The Meiers say the matter also was investigated by the FBI, which analyzed the family computer and conducted interviews. Ron said a stumbling block is that the FBI was unable to retrieve the electronic messages from Megan’s final day, including that final message that only Ron saw.
The Meiers do not plan to file a civil lawsuit. Here’s what they want: They want the law changed, state or federal, so that what happened to Megan – at the hands of an adult – is a crime.
THE AFTERMATH IS PAIN
The Meiers are divorcing. Ron says Tina was as vigilant as a parent could be in monitoring Megan on MySpace. Yet she blames herself.
“I have this awful, horrible guilt and this I can never change,” she said. “Ever.”
Ron struggles daily with the loss of a daughter who, no matter how low she felt, tried to make others laugh and feel a little bit better.
He has difficulty maintaining focus and has kept his job as a tool and die maker through the grace and understanding of his employer, he says. His emotions remain jagged, on edge.
Christine Buckles lives in the same Waterford Crossing subdivision. In her view, everyone in the subdivision knows of Megan’s death, but few know of the other family’s involvement.
Tina says she and Ron have dissuaded angry friends and family members from vandalizing the other home for one, and only one, reason.
“The police will think we did it,” Tina says.
Ron faces a misdemeanor charge of property damage. He is accused of driving his truck across the lawn of the family down the street, doing $1,000 in damage, in March. A security camera the neighbors installed on their home allegedly caught him.
It was Tina, a real estate agent, who helped the other family purchase their home on the same block 2½ years ago.

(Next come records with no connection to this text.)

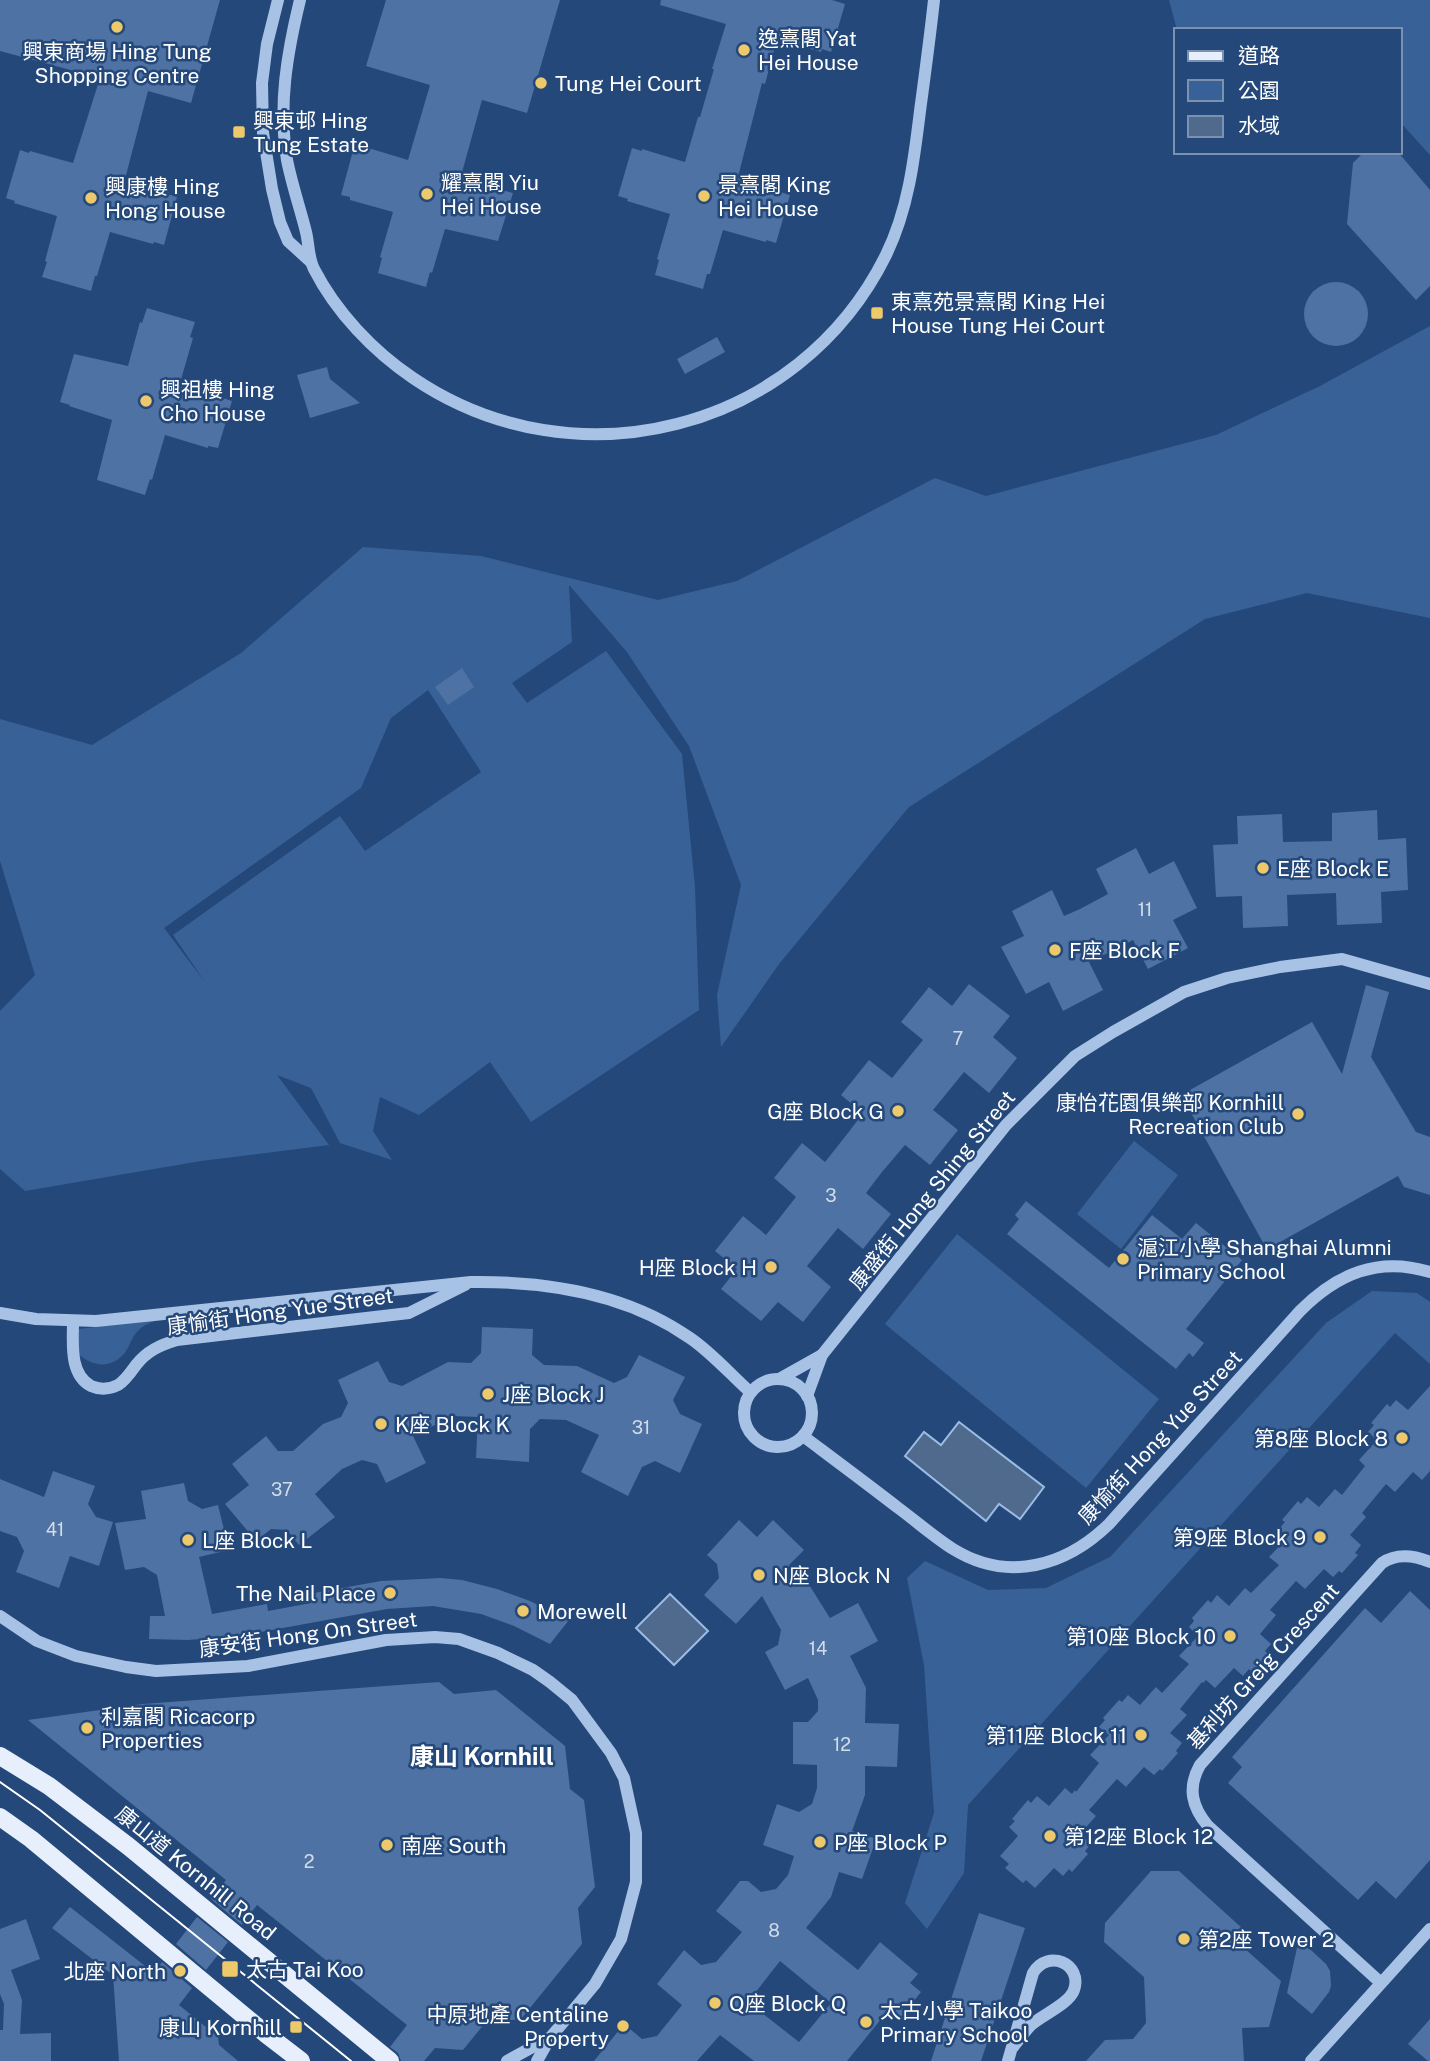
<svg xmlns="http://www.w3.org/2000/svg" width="1430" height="2061" font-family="'Public Sans','Noto Sans TC',sans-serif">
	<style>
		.green { fill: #386297; fill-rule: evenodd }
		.water { fill: #506a8e; stroke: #9bbce4; stroke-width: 2 }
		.building { fill: #4d72a3; fill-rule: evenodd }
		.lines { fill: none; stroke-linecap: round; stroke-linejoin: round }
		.minor { stroke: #a7c2e4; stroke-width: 12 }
		.major { stroke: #e7effc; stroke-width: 18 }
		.tram { stroke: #fff; stroke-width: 2 }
		.poi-dot { fill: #edc96b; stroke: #244879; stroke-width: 2.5 }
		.labels { text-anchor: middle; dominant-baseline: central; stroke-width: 5; stroke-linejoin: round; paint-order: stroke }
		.number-label { font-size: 18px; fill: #d2dce8 }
		.poi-label { font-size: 21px; fill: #fff; stroke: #244879; text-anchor: start }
		.street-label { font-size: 21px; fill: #fff; stroke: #244879 }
		.quarter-label { font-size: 24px; font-weight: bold; fill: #fff; stroke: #244879 }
	</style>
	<rect width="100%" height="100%" fill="#244879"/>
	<g class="green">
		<polygon points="1169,0 1430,0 1430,155 1400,122 1400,30 1177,30"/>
		<path d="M1430 326V618L1307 593 1205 619 909 807 779 964 721 1047 717 995 741 885 689 746 627 652 569 585 572 642 512 683 527 703 606 651 682 754 695 887 699 1010 531 1122 490 1062 419 1115 380 1097 373 1131 392 1160 340 1143 311 1088 277 1075 329 1145 201 1161 25 1191 0 1169V1011L35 975 0 861V719L92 745 241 653 363 547 481 556 658 600 737 581 935 478 986 496 1216 435 1320 386ZM428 690 481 772 365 851 340 816 173 935 205 982 164 928 361 788 391 718Z"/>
		<polygon points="1134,1141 1178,1175 1121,1249 1077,1214"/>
		<polygon points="957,1234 1159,1399 1086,1488 885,1324"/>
		<polygon points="1372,1291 1417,1293 1430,1302 1430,1364 1395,1333 968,1805 964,1873 927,1929 905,1903 934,1813 924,1665 907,1578 925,1561 988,1590 1046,1588 1110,1557 1326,1323"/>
		<path d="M162 1318C154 1322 143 1324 137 1332 132 1337 130 1345 126 1351 113 1370 92 1367 77 1353L72 1330Z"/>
	</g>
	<g class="water">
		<polygon points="959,1422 1044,1487 1020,1519 999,1504 986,1521 905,1456 924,1432 941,1445"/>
		<polygon points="670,1594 708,1631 674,1665 636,1628"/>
	</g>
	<g class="building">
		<polygon points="0,0 220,0 191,103 148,91 125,179 169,192 168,194 177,197 164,245 154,242 153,244 110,232 97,276 95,276 91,291 42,277 47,262 45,261 57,216 14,203 15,201 6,198 20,150 29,153 30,151 73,163 100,78 0,51"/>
		<polygon points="386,0 560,0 527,113 482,100 461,176 502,188 502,190 513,193 498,241 445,229 432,273 430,272 426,287 378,273 382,258 380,257 393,212 350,200 350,197 341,195 354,147 364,149 365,147 408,160 430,85 366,66"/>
		<polygon points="661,0 832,0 845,4 831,52 822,49 821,52 777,39 765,84 762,83 738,177 781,190 780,192 790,195 776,243 766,240 766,242 723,230 710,274 707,274 703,289 655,275 659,260 657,259 670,214 627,201 628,199 618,196 632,148 642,151 642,149 685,162 698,117 700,117 714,69 712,69 726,24 660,5"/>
		<polygon points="1364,152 1398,152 1430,190 1430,286 1416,300 1347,224 1353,163"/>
		<circle cx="1336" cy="314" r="32"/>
		<polygon points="147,308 195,322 190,337 193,338 180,383 223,396 223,398 232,401 218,448 208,446 208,448 165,435 152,480 150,479 145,495 97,480 112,420 69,406 70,405 60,402 74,354 128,366 140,322 142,323"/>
		<polygon points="717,337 725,352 685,374 677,359"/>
		<polygon points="327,367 330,379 360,403 310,418 297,375"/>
		<polygon points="462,668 474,687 448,705 435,687"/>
		<polygon points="1377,810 1378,840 1406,838 1408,890 1381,892 1382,923 1337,925 1336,893 1312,894 1287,895 1288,926 1243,928 1242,896 1216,897 1213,845 1238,844 1237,816 1282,814 1283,842 1332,841 1332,813"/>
		<polygon points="1136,848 1149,874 1174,861 1197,908 1173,920 1188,948 1148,969 1133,940 1118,948 1089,962 1103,990 1063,1011 1049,982 1026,994 1001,947 1024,936 1012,911 1052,890 1064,916 1080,909 1108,894 1096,869"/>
		<polygon points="969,984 1010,1016 993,1037 1017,1058 989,1093 964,1072 933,1110 958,1130 930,1165 905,1145 882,1172 866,1193 891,1214 863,1249 838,1228 807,1266 831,1287 803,1322 778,1302 761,1321 721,1289 737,1269 715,1251 743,1216 766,1235 796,1197 774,1178 802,1143 825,1162 848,1133 863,1113 841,1095 869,1060 892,1078 923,1040 901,1022 929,987 952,1006"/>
		<polygon points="1366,985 1389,992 1371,1057 1416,1132 1430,1137 1430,1195 1404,1187 1398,1176 1273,1246 1265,1246 1181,1095 1312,1022 1342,1074"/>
		<polygon points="1026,1201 1109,1268 1152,1215 1182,1239 1196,1223 1242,1260 1186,1329 1204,1343 1193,1357 1189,1353 1176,1369 1007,1234 1019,1219 1015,1215"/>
		<polygon points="482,1327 533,1329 532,1355 544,1365 577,1366 614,1383 627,1377 639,1355 685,1377 673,1400 680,1414 702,1424 680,1473 655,1461 642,1467 628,1496 581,1472 599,1435 566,1420 540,1419 530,1429 529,1462 476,1458 478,1417 453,1416 413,1436 426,1463 386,1483 377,1464 362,1460 342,1469 315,1494 335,1517 299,1545 287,1530 271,1529 256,1541 225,1504 249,1485 232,1464 266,1436 278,1451 293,1451 323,1424 341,1417 348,1403 338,1380 378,1361 389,1382 402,1386 448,1362 471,1363 481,1353"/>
		<polygon points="1430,1386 1430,1471 1422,1480 1413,1472 1395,1492 1386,1484 1362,1513 1366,1517 1350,1535 1361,1545 1355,1553 1358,1555 1342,1573 1339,1571 1333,1577 1324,1569 1305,1589 1296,1581 1270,1610 1276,1615 1260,1634 1271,1644 1265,1651 1268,1654 1252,1672 1249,1669 1243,1676 1234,1668 1215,1688 1206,1680 1203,1683 1202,1682 1180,1709 1187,1715 1170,1733 1182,1743 1176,1751 1178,1753 1162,1771 1160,1769 1154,1775 1144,1767 1126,1787 1117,1779 1089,1810 1096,1816 1080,1834 1091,1844 1085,1851 1088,1854 1072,1872 1069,1869 1063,1876 1054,1868 1035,1888 1026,1880 1023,1883 1005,1868 1009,1864 1000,1856 1018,1836 1009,1827 1015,1821 1012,1819 1028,1800 1031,1803 1037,1796 1049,1806 1065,1788 1072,1794 1075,1790 1076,1792 1099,1763 1090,1755 1109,1735 1099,1727 1105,1720 1103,1718 1119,1700 1122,1702 1128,1695 1140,1705 1156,1687 1162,1693 1189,1664 1179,1656 1198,1636 1189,1627 1194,1621 1192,1618 1208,1600 1211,1603 1217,1595 1229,1606 1245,1588 1251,1593 1279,1565 1269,1557 1288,1537 1279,1529 1285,1522 1282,1520 1298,1501 1301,1504 1307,1497 1319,1507 1335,1489 1342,1495 1365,1466 1359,1460 1377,1440 1368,1432 1374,1425 1371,1423 1387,1404 1390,1407 1396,1400 1408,1410"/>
		<polygon points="53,1471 95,1486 88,1504 96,1517 113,1522 99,1566 70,1556 59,1588 16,1572 24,1551 17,1537 0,1531 0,1479 44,1497"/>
		<polygon points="184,1483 188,1501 202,1509 218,1505 229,1550 199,1557 212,1614 267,1604 268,1611 311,1603 309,1594 381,1581 441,1578 462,1580 497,1589 530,1601 569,1620 550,1644 514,1626 481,1614 433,1606 387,1609 239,1636 188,1640 149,1639 150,1616 165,1616 157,1575 144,1567 125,1570 115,1523 146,1519 141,1491"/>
		<path d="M739 1520 757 1537 773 1520 804 1550 789 1565 806 1580 830 1618 858 1603 878 1641 850 1656 866 1688 865 1723 899 1724 897 1767 865 1766V1795L852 1831 877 1839 873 1848 862 1879 839 1872 831 1897 806 1928 858 1970 880 1942 918 1974 910 1983 921 1992 901 2017 890 2008 847 2061H754L720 2035 697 2061H594L624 2024 642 2039 657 2036 682 2005 657 1984 684 1950 701 1965 716 1962 742 1932 716 1911 740 1881H748L761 1892 776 1889 788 1875 794 1856 763 1845 777 1804 799 1812 812 1804 817 1788V1765L793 1764V1722H808L818 1711V1700L808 1678 785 1690 765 1652 778 1645 781 1630 762 1596 736 1624 704 1595 719 1578 717 1564 707 1555ZM780 1961 831 2003 799 2042 748 2002Z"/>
		<polygon points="1410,1591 1430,1610 1430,1860 1396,1899 1376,1881 1358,1900 1228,1783 1242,1767 1232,1757 1365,1608 1381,1623"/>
		<polygon points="439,1682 454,1694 496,1690 565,1746 570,1789 584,1800 595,1887 578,1908 582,1944 521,2019 485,2023 463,2050 435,2048 424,2061 401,2061 398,2053 390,2047 407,2025 257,1905 242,1925 211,1899 226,1880 28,1720 143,1704"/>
		<polygon points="1151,1871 1179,1871 1243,1929 1244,1948 1281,1981 1269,2027 1242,2028 1244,2061 1086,2061 1105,2040 1133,2039 1146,2023 1144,1977 1104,1942 1105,1923"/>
		<polygon points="70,1907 154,1973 162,1962 192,1988 179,2005 218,2037 219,2045 238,2061 119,2061 113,1975 52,1928"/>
		<polygon points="979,1913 1025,1928 981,2061 931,2061"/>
		<polygon points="197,1917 228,1942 206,1970 176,1944"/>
		<polygon points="26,1919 40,1959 11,1970 22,2000 20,2034 51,2033 51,2061 0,2061 0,2030 3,2030 4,2004 0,1994 0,1929"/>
		<polygon points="1299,1939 1326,1964 1330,1971 1331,1986 1329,1992 1312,2014 1287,1993"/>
		<polygon points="1430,2019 1430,2061 1428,2061 1408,2044"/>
	</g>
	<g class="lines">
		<g class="minor">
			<polyline points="278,0 267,44 262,83 263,133 272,189 280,222 288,241 311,262"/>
			<path d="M300 0C287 53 278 106 287 160 292 185 300 208 306 232 309 244 308 257 314 269 336 312 373 351 413 378 575 488 799 431 886 255 908 210 914 161 920 111 925 74 930 37 934 0"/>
			<path d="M0 1313 36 1319 96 1321 471 1282C548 1281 626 1293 690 1338 712 1353 730 1374 750 1392"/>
			<path d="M73 1322C73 1343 69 1374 91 1386 100 1390 110 1389 118 1385 125 1381 131 1372 136 1365 147 1351 160 1345 177 1340L409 1313 465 1285"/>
			<polyline points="781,1378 822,1355"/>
			<circle cx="778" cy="1413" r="34"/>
			<polyline points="807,1396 822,1355 1006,1125 1075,1056 1113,1032 1184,992 1227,978 1280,967 1342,959 1430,984"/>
			<path d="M803 1436C835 1460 866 1483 897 1507 916 1521 934 1537 953 1549 1008 1583 1066 1566 1109 1524L1300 1311C1337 1274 1378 1256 1430 1272"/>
			<polyline points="0,1616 37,1641 76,1656 126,1667 156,1671 248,1666 386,1640 435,1637 459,1639 498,1653 533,1670 550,1682 572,1700 611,1753 624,1778 636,1833 636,1882 621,1939 595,1984 550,2038 537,2061"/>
			<path d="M1381 1983 1208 1826C1192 1807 1187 1788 1200 1765L1382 1563C1397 1553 1413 1555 1430 1562"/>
			<polyline points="507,2061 549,2038"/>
			<path d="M1008 2061 1033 1973C1048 1948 1083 1964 1074 1990 1069 2004 1042 2015 1031 2025 1024 2032 1019 2040 1013 2047"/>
			<polyline points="1311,2061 1430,1929"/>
		</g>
		<g class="major">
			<polyline points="0,1756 49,1786 128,1846 390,2061"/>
			<polyline points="0,1817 31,1839 266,2034 301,2061"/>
		</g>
		<polyline class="tram" points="0,1782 40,1810 351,2061"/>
	</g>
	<g class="poi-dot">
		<circle cx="117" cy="27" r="7"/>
		<circle cx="744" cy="50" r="7"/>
		<circle cx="541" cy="83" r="7"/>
		<rect x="232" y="125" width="14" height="14" rx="3.5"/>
		<circle cx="427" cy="194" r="7"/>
		<circle cx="704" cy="196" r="7"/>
		<circle cx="91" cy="198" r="7"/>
		<rect x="870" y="306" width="14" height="14" rx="3.5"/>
		<circle cx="146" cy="401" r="7"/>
		<circle cx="1263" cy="868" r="7"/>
		<circle cx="1055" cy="950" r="7"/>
		<circle cx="898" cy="1111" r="7"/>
		<circle cx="1298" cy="1114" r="7"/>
		<circle cx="1123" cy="1259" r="7"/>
		<circle cx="771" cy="1267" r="7"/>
		<circle cx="488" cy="1394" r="7"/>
		<circle cx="381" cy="1424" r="7"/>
		<circle cx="1402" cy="1438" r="7"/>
		<circle cx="1320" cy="1537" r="7"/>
		<circle cx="188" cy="1540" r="7"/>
		<circle cx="759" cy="1575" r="7"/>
		<circle cx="390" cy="1593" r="7"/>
		<circle cx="523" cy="1611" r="7"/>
		<circle cx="1230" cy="1636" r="7"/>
		<circle cx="87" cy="1728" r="7"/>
		<circle cx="1141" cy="1735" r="7"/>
		<circle cx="1050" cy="1836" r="7"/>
		<circle cx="820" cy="1842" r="7"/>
		<circle cx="387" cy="1845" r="7"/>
		<circle cx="1184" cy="1939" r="7"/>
		<rect x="221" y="1960" width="18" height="18" rx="3.5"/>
		<circle cx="180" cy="1971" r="7"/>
		<circle cx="715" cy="2003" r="7"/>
		<circle cx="866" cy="2022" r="7"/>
		<circle cx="623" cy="2026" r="7"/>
		<rect x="289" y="2020" width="14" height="14" rx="3.5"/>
	</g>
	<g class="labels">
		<g class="number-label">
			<text x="1145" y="909">11</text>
			<text x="958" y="1038">7</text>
			<text x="831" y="1195">3</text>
			<text x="641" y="1427">31</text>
			<text x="282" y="1489">37</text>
			<text x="55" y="1529">41</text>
			<text x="818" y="1648">14</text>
			<text x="842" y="1744">12</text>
			<text x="309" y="1861">2</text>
			<text x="774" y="1930">8</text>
		</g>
		<g class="poi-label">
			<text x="758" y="38">逸熹閣 Yat<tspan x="758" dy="24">Hei House</tspan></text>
			<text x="117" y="51" text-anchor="middle">興東商場 Hing Tung<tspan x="117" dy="24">Shopping Centre</tspan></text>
			<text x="555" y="83">Tung Hei Court</text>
			<text x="253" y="120">興東邨 Hing<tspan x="253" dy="24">Tung Estate</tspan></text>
			<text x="441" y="182">耀熹閣 Yiu<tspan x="441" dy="24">Hei House</tspan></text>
			<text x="718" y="184">景熹閣 King<tspan x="718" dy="24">Hei House</tspan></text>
			<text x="105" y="186">興康樓 Hing<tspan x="105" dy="24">Hong House</tspan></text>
			<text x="891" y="301">東熹苑景熹閣 King Hei<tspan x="891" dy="24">House Tung Hei Court</tspan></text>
			<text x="160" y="389">興祖樓 Hing<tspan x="160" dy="24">Cho House</tspan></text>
			<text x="1277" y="868">E座 Block E</text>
			<text x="1069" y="950">F座 Block F</text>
			<text x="1284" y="1102" text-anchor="end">康怡花園俱樂部 Kornhill<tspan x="1284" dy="24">Recreation Club</tspan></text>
			<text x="884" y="1111" text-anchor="end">G座 Block G</text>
			<text x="1137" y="1247">滬江小學 Shanghai Alumni<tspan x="1137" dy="24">Primary School</tspan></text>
			<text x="757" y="1267" text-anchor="end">H座 Block H</text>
			<text x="502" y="1394">J座 Block J</text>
			<text x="395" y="1424">K座 Block K</text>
			<text x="1388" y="1438" text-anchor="end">第8座 Block 8</text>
			<text x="1306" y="1537" text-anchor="end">第9座 Block 9</text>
			<text x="202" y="1540">L座 Block L</text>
			<text x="773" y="1575">N座 Block N</text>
			<text x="376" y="1593" text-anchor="end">The Nail Place</text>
			<text x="537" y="1611">Morewell</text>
			<text x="1216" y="1636" text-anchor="end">第10座 Block 10</text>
			<text x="101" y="1716">利嘉閣 Ricacorp<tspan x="101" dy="24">Properties</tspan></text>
			<text x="1127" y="1735" text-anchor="end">第11座 Block 11</text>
			<text x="1064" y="1836">第12座 Block 12</text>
			<text x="834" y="1842">P座 Block P</text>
			<text x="401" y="1845">南座 South</text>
			<text x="1198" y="1939">第2座 Tower 2</text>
			<text x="246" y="1969">太古 Tai Koo</text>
			<text x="166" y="1971" text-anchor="end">北座 North</text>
			<text x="729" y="2003">Q座 Block Q</text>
			<text x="880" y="2010">太古小學 Taikoo<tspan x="880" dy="24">Primary School</tspan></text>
			<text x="609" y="2014" text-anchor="end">中原地產 Centaline<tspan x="609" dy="24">Property</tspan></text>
			<text x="282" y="2027" text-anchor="end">康山 Kornhill</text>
		</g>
		<g class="street-label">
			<text transform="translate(932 1190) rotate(-51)">康盛街 Hong Shing Street</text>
			<text transform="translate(280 1311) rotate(-8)">康愉街 Hong Yue Street</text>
			<text transform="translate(1160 1437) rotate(-47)">康愉街 Hong Yue Street</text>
			<text transform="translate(308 1634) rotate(-8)">康安街 Hong On Street</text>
			<text transform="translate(1263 1666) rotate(-48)">基利坊 Greig Crescent</text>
			<text transform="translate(196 1873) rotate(39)">康山道 Kornhill Road</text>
		</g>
		<g class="quarter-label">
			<text x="482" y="1756">康山 Kornhill</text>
		</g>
	</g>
	<rect x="1174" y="28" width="228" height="126" fill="#244879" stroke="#7c91af" stroke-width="2"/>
	<rect x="1188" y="51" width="35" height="10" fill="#e7effc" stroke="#7c91af" stroke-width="2"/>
	<text x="1238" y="63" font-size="21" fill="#ffffff">道路</text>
	<rect x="1188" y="80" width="35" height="21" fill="#386297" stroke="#7c91af" stroke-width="2"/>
	<text x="1238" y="98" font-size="21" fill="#ffffff">公園</text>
	<rect x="1188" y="116" width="35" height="21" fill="#506a8e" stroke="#7c91af" stroke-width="2"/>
	<text x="1238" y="133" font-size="21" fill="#ffffff">水域</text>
</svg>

“I just wish they would go away, move,” Ron says.
Vicki Dunn, Tina’s aunt, last month placed signs in and near the neighborhood on the anniversary of Megan’s death.
They read: “Justice for Megan Meier,” “Call the St. Charles County Prosecuting Attorney,” and “MySpace Impersonator in Your Neighborhood.”
On the window outside Megan’s room is an ornamental angel that Ron turns on almost every night. Inside are pictures of boys, posters of Usher, Beyonce and on the dresser a tube of instant bronzer.
“She was all about getting a tan,” Ron says.
He has placed the doors back on the closet. Megan had them off.
If only she had waited, talked to someone, or just made it to dinner, then through the evening, and then on to the beginning of a new day in what could have been a remarkable life.
If she had, he says, there is no doubt she would have chosen to live. Instead, there is so much pain.
“She never would have wanted to see her parents divorce,” Ron says.
Ultimately, it was Megan’s choice to do what she did, he says. “But it was like someone handed her a loaded gun.”